TASK DIRECTIONS: Copy out the data below word for word, every line of it, but leave the pictures out.

DATA PROVIDED:
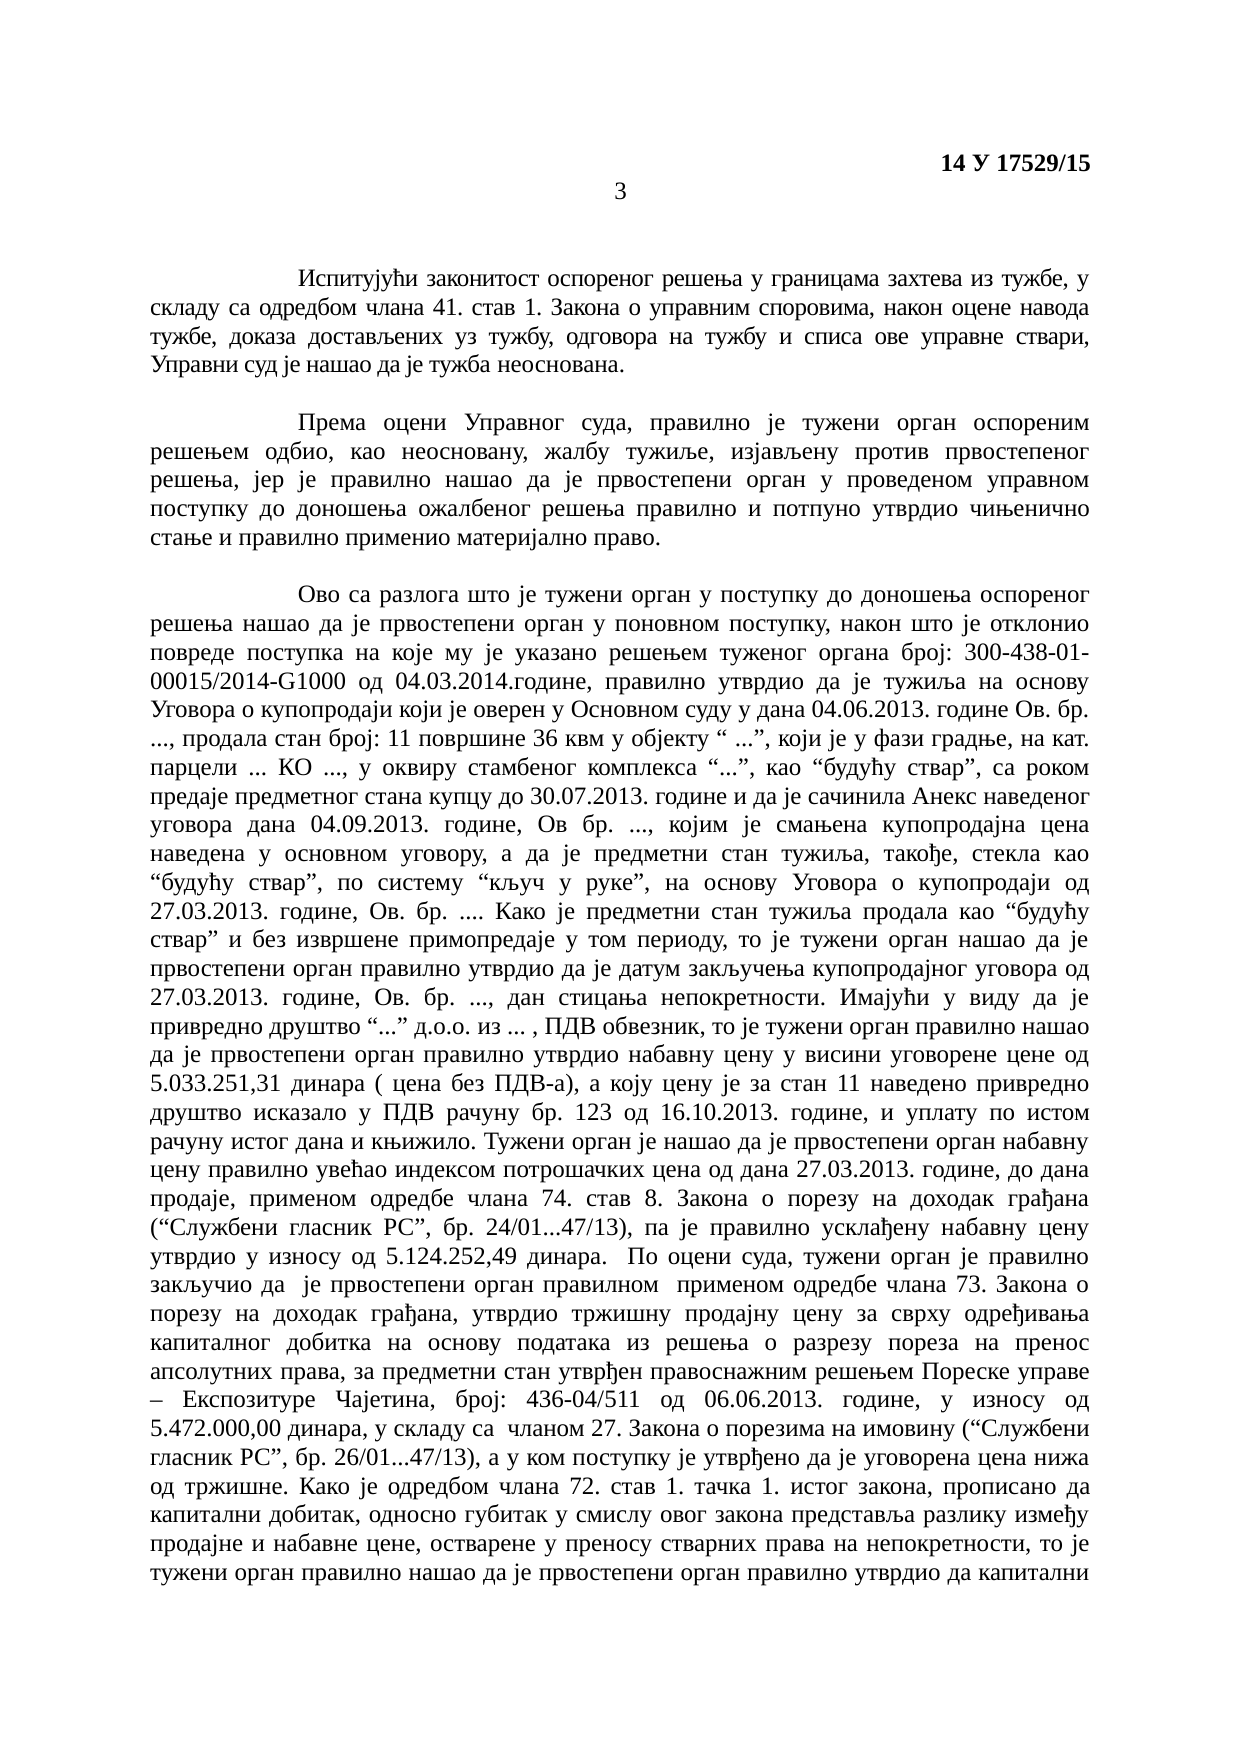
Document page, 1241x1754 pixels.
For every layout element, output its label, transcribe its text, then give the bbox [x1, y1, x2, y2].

text Према оцени Управног суда, правилно је тужени орган оспореним решењем одбио, као неосновану, жалбу тужиље, изјављену против првостепеног решења, јер је правилно нашао да је првостепени орган у проведеном управном поступку до доношења ожалбеног решења правилно и потпуно утврдио чињенично стање и правилно применио материјално право. [150, 407, 1091, 551]
text Испитујући законитост оспореног решења у границама захтева из тужбе, у складу са одредбом члана 41. став 1. Закона о управним споровима, након оцене навода тужбе, доказа достављених уз тужбу, одговора на тужбу и списа ове управне ствари, Управни суд је нашао да је тужба неоснована. [150, 263, 1091, 378]
text Ово са разлога што је тужени орган у поступку до доношења оспореног решења нашао да је првостепени орган у поновном поступку, након што је отклонио повреде поступка на које му је указано решењем туженог органа број: 300-438-01-00015/2014-G1000 од 04.03.2014.године, правилно утврдио да је тужиља на основу Уговора о купопродаји који је оверен у Основном суду у дана 04.06.2013. године Ов. бр. ..., продала стан број: 11 површине 36 квм у објекту “ ...”, који је у фази градње, на кат. парцели ... КО ..., у оквиру стамбеног комплекса “...”, као “будућу ствар”, са роком предаје предметног стана купцу до 30.07.2013. године и да је сачинила Анекс наведеног уговора дана 04.09.2013. године, Ов бр. ..., којим је смањена купопродајна цена наведена у основном уговору, а да је предметни стан тужиља, такође, стекла као “будућу ствар”, по систему “кључ у руке”, на основу Уговора о купопродаји од 27.03.2013. године, Ов. бр. .... Како је предметни стан тужиља продала као “будућу ствар” и без извршене примопредаје у том периоду, то је тужени орган нашао да је првостепени орган правилно утврдио да је датум закључења купопродајног уговора од 27.03.2013. године, Ов. бр. ..., дан стицања непокретности. Имајући у виду да је привредно друштво “...” д.о.о. из ... , ПДВ обвезник, то је тужени орган правилно нашао да је првостепени орган правилно утврдио набавну цену у висини уговорене цене од 5.033.251,31 динара ( цена без ПДВ-а), а коју цену је за стан 11 наведено привредно друштво исказало у ПДВ рачуну бр. 123 од 16.10.2013. године, и уплату по истом рачуну истог дана и књижило. Тужени орган је нашао да је првостепени орган набавну цену правилно увећао индексом потрошачких цена од дана 27.03.2013. године, до дана продаје, применом одредбе члана 74. став 8. Закона о порезу на доходак грађана (“Службени гласник РС”, бр. 24/01...47/13), па је правилно усклађену набавну цену утврдио у износу од 5.124.252,49 динара. По оцени суда, тужени орган је правилно закључио да је првостепени орган правилном применом одредбе члана 73. Закона о порезу на доходак грађана, утврдио тржишну продајну цену за сврху одређивања капиталног добитка на основу података из решења о разрезу пореза на пренос апсолутних права, за предметни стан утврђен правоснажним решењем Пореске управе – Експозитуре Чајетина, број: 436-04/511 од 06.06.2013. године, у износу од 5.472.000,00 динара, у складу са чланом 27. Закона о порезима на имовину (“Службени гласник РС”, бр. 26/01...47/13), а у ком поступку је утврђено да је уговорена цена нижа од тржишне. Како је одредбом члана 72. став 1. тачка 1. истог закона, прописано да капитални добитак, односно губитак у смислу овог закона представља разлику између продајне и набавне цене, остварене у преносу стварних права на непокретности, то је тужени орган правилно нашао да је првостепени орган правилно утврдио да капитални [150, 579, 1091, 1586]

TASK SOLUTION:
Document page, 1241x1754 pixels.
For every layout element, output its label, transcribe its text, then give the bbox [x1, y1, x2, y2].

text Према оцени Управног суда, правилно је тужени орган оспореним решењем одбио, као неосновану, жалбу тужиље, изјављену против првостепеног решења, јер је правилно нашао да је првостепени орган у проведеном управном поступку до доношења ожалбеног решења правилно и потпуно утврдио чињенично стање и правилно применио материјално право. [150, 407, 1091, 551]
text Испитујући законитост оспореног решења у границама захтева из тужбе, у складу са одредбом члана 41. став 1. Закона о управним споровима, након оцене навода тужбе, доказа достављених уз тужбу, одговора на тужбу и списа ове управне ствари, Управни суд је нашао да је тужба неоснована. [150, 263, 1091, 378]
text Ово са разлога што је тужени орган у поступку до доношења оспореног решења нашао да је првостепени орган у поновном поступку, након што је отклонио повреде поступка на које му је указано решењем туженог органа број: 300-438-01-00015/2014-G1000 од 04.03.2014.године, правилно утврдио да је тужиља на основу Уговора о купопродаји који је оверен у Основном суду у дана 04.06.2013. године Ов. бр. ..., продала стан број: 11 површине 36 квм у објекту “ ...”, који је у фази градње, на кат. парцели ... КО ..., у оквиру стамбеног комплекса “...”, као “будућу ствар”, са роком предаје предметног стана купцу до 30.07.2013. године и да је сачинила Анекс наведеног уговора дана 04.09.2013. године, Ов бр. ..., којим је смањена купопродајна цена наведена у основном уговору, а да је предметни стан тужиља, такође, стекла као “будућу ствар”, по систему “кључ у руке”, на основу Уговора о купопродаји од 27.03.2013. године, Ов. бр. .... Како је предметни стан тужиља продала као “будућу ствар” и без извршене примопредаје у том периоду, то је тужени орган нашао да је првостепени орган правилно утврдио да је датум закључења купопродајног уговора од 27.03.2013. године, Ов. бр. ..., дан стицања непокретности. Имајући у виду да је привредно друштво “...” д.о.о. из ... , ПДВ обвезник, то је тужени орган правилно нашао да је првостепени орган правилно утврдио набавну цену у висини уговорене цене од 5.033.251,31 динара ( цена без ПДВ-а), а коју цену је за стан 11 наведено привредно друштво исказало у ПДВ рачуну бр. 123 од 16.10.2013. године, и уплату по истом рачуну истог дана и књижило. Тужени орган је нашао да је првостепени орган набавну цену правилно увећао индексом потрошачких цена од дана 27.03.2013. године, до дана продаје, применом одредбе члана 74. став 8. Закона о порезу на доходак грађана (“Службени гласник РС”, бр. 24/01...47/13), па је правилно усклађену набавну цену утврдио у износу од 5.124.252,49 динара. По оцени суда, тужени орган је правилно закључио да је првостепени орган правилном применом одредбе члана 73. Закона о порезу на доходак грађана, утврдио тржишну продајну цену за сврху одређивања капиталног добитка на основу података из решења о разрезу пореза на пренос апсолутних права, за предметни стан утврђен правоснажним решењем Пореске управе – Експозитуре Чајетина, број: 436-04/511 од 06.06.2013. године, у износу од 5.472.000,00 динара, у складу са чланом 27. Закона о порезима на имовину (“Службени гласник РС”, бр. 26/01...47/13), а у ком поступку је утврђено да је уговорена цена нижа од тржишне. Како је одредбом члана 72. став 1. тачка 1. истог закона, прописано да капитални добитак, односно губитак у смислу овог закона представља разлику између продајне и набавне цене, остварене у преносу стварних права на непокретности, то је тужени орган правилно нашао да је првостепени орган правилно утврдио да капитални [150, 579, 1091, 1586]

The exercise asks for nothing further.